Saturday, September 17, 2011

September 22nd's D3C - If I Never Look Upon This Land Again & An Ugly, Lovely Town

During the talk back for last month’s D3C, I spoke a bit about why someone named “Gracia” would be writing a bloody family drama about the last days of the New York Irish mob. My reasoning was that my mother’s family is Irish, and those are the relatives I know and love. My father’s Spanish side is an unknown element.
Of course, that’s not the full family history. My maternal grandmother’s family came from county Down, and she was every bit an Irish women (in “Absolute Beginners” there’s a story about a character’s mom being unable to stay in the apartment when the downstairs Italian neighbors were cooking with garlic and onion and basil, and that was my grandma, through and through), but my grandfather’s family had been sailing back and forth from England to the colonies since the Mayflower.

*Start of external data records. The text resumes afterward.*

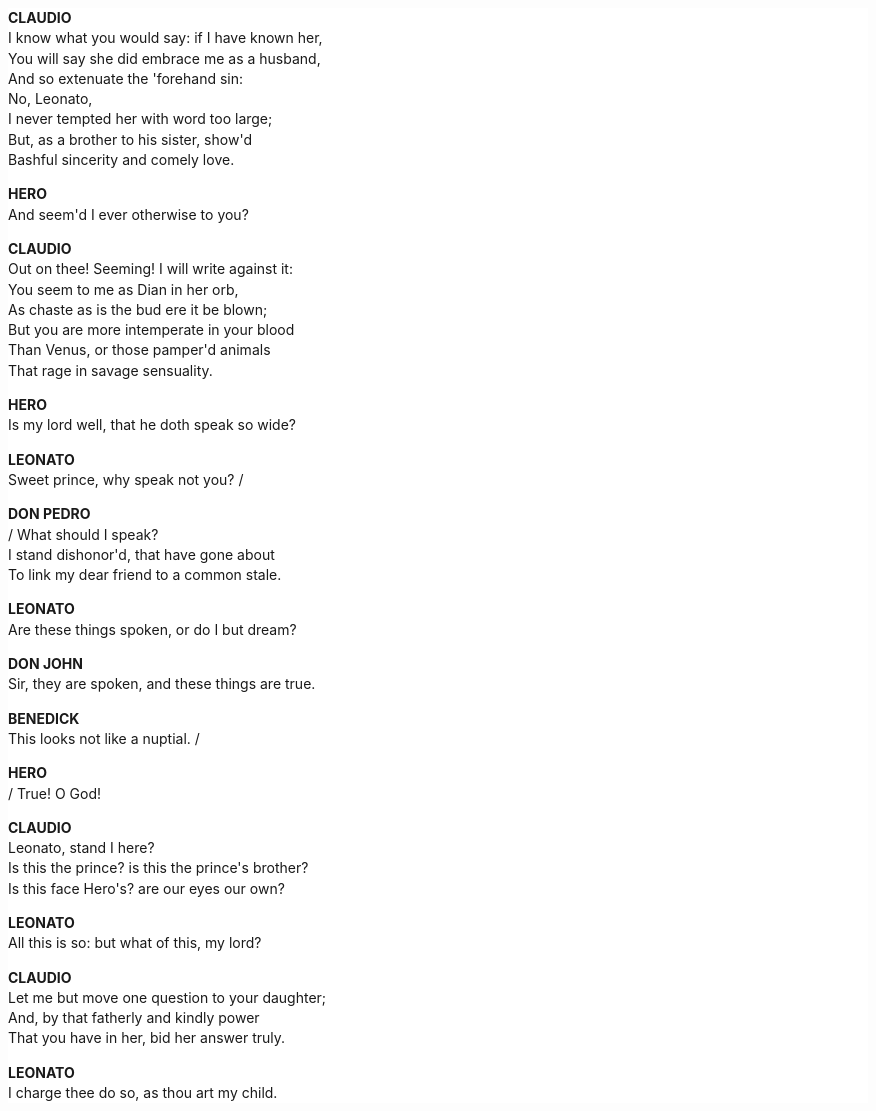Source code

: **CLAUDIO**  
I know what you would say: if I have known her,  
You will say she did embrace me as a husband,  
And so extenuate the 'forehand sin:  
No, Leonato,  
I never tempted her with word too large;  
But, as a brother to his sister, show'd  
Bashful sincerity and comely love.

**HERO**  
And seem'd I ever otherwise to you?

**CLAUDIO**  
Out on thee! Seeming! I will write against it:  
You seem to me as Dian in her orb,  
As chaste as is the bud ere it be blown;  
But you are more intemperate in your blood  
Than Venus, or those pamper'd animals  
That rage in savage sensuality.

**HERO**  
Is my lord well, that he doth speak so wide?

**LEONATO**  
Sweet prince, why speak not you? /

**DON PEDRO**  
/ What should I speak?  
I stand dishonor'd, that have gone about  
To link my dear friend to a common stale.

**LEONATO**  
Are these things spoken, or do I but dream?

**DON JOHN**  
Sir, they are spoken, and these things are true.

**BENEDICK**  
This looks not like a nuptial. /

**HERO**  
/ True! O God!

**CLAUDIO**  
Leonato, stand I here?  
Is this the prince? is this the prince's brother?  
Is this face Hero's? are our eyes our own?

**LEONATO**  
All this is so: but what of this, my lord?

**CLAUDIO**  
Let me but move one question to your daughter;  
And, by that fatherly and kindly power  
That you have in her, bid her answer truly.

**LEONATO**  
I charge thee do so, as thou art my child.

The most recent branch of that particular tree seems to reach from somewhere in Wales to Bristol, which is where my great-grandfather emigrated from. 
I was fortunate enough to visit Bristol during the summer of 2010, and while there, I spent the afternoon walking through the SS Great Britain (which has been turned into a museum), and while there, I read the story of Captain Gray: a beloved captain who disappeared from the Britain mid-voyage.
This, I thought, would be an interesting play. After we left the museum, I made my notes while sitting with my wife and her friends, drinking authentic Bristol alcoholic cider (a local specialty that, unlike the American variety, is not carbonated, not sweet and has a distinctly bile-like consistency when you start in on a pint, but, also unlike the sickly-sweet American cider, really does improve once you get used to it.) I originally thought the play would focus on Captain Gray: his life aboard the ship and his reasons for suicide (I had decided to treat the disappearance as suicide). Soon, a second act was planned that focused on the wife that was waiting for him on the dock…then it was his wife in a tavern by the docks, and soon, Gray was removed from the play all together and the focus shifted to those waiting for the Britain and what that ship meant to them.
In the end, “If I Never Look Upon This Land Again” is only about those who are left behind, those looking for a second (or third) chance, and those who are “redeemed by faith alone.”
This Dialogue with Three Chords is the most Punk Rock one so far, which seems strange to say about a play that takes place during the Victorian era, but this is a one-take and hit the stage night. “If I never Look Upon This Land Again” and the curtain raiser “An Ugly, Lovely Town” are brand new and will be rehearsed/workshop for two nights prior. These pieces will find their legs in front of an audience.
“An Ugly, Lovely Town” is set in present day South Wales, in a town called, Newport. Specifically, in Pillgwenlly, a spot under a transporter bridge that straddles the river Usk.  It’s about a bar called “The Wild Hunt”, a young man and woman meeting for the first time, and a dead place named for a redeemed pirate saint.
It’s set in Wales because it’s close to Bristol, and because the people of that region, to quote Raymond Williams, “talked about ‘the English’ who were not us, and also ‘the Welsh’ who were not us.”